Em faixas, frases como “Desarticular é retroceder. A ASA é o povo no semiárido. Não queremos voltar à Indústria da Seca” e “Por um semiárido mais justo”. Outra estratégia foi o recolhimento de cartas escritas ou ditadas por homens e mulheres de comunidades rurais do semiárido, depois enviadas à presidenta Dilma Rousseff. As cartas falam da alegria pela conquista de uma cisterna perto de casa e do receio de o trabalho ser interrompido. (veja trechos de alguns depoimentos e pedidos abaixo).

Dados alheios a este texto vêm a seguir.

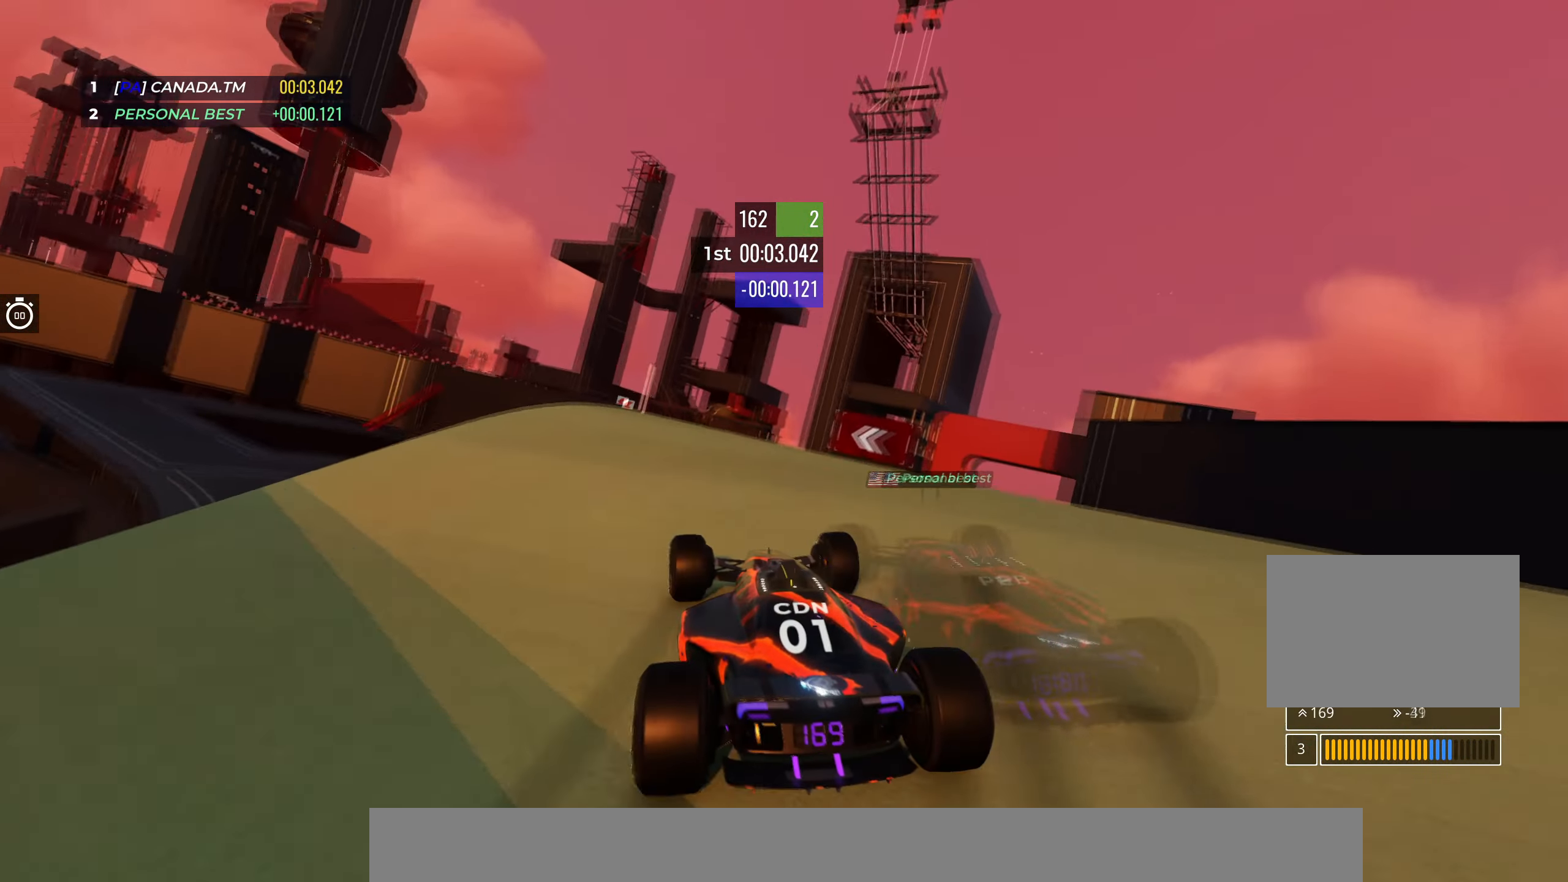
{"keys": ["up"], "events": [[83, "left", "down"], [166, "left", "up"], [266, "left", "down"], [416, "left", "up"]]}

Pressionado, o MDS voltou atrás e prorrogou dois acordos com a ASA até o fim de março, com aditivo de R$ 6 milhões, cujos recursos serão destinados a dois programas. Um deles, denominado Uma Terra e Duas Águas, prevê a construção de 443 cisternas-calçadão, tecnologia que armazena água para produção de alimentos. Já o programa Um Milhão de Cisternas é responsável pela construção de cisternas de alvenaria para consumo humano. Esses reservatórios são de cimento e cada um tem capacidade para captar 16 mil litros d’água nos períodos de chuva, o suficiente para uma família beber e cozinhar durante 10 meses.
“Temos uma parceria de sucesso e precisamos seguir avançando para levar água às famílias mais pobres”, disse a ministra Tereza Campello em nota. “Acreditamos que o governo não vai descartar nossa experiência, premiada no Brasil e no exterior”, confia Naidison. Mas ele ressalva: a solução encontrada pelo MDS é provisória. A expectativa é de que um novo termo, já em negociação, seja assinado até março.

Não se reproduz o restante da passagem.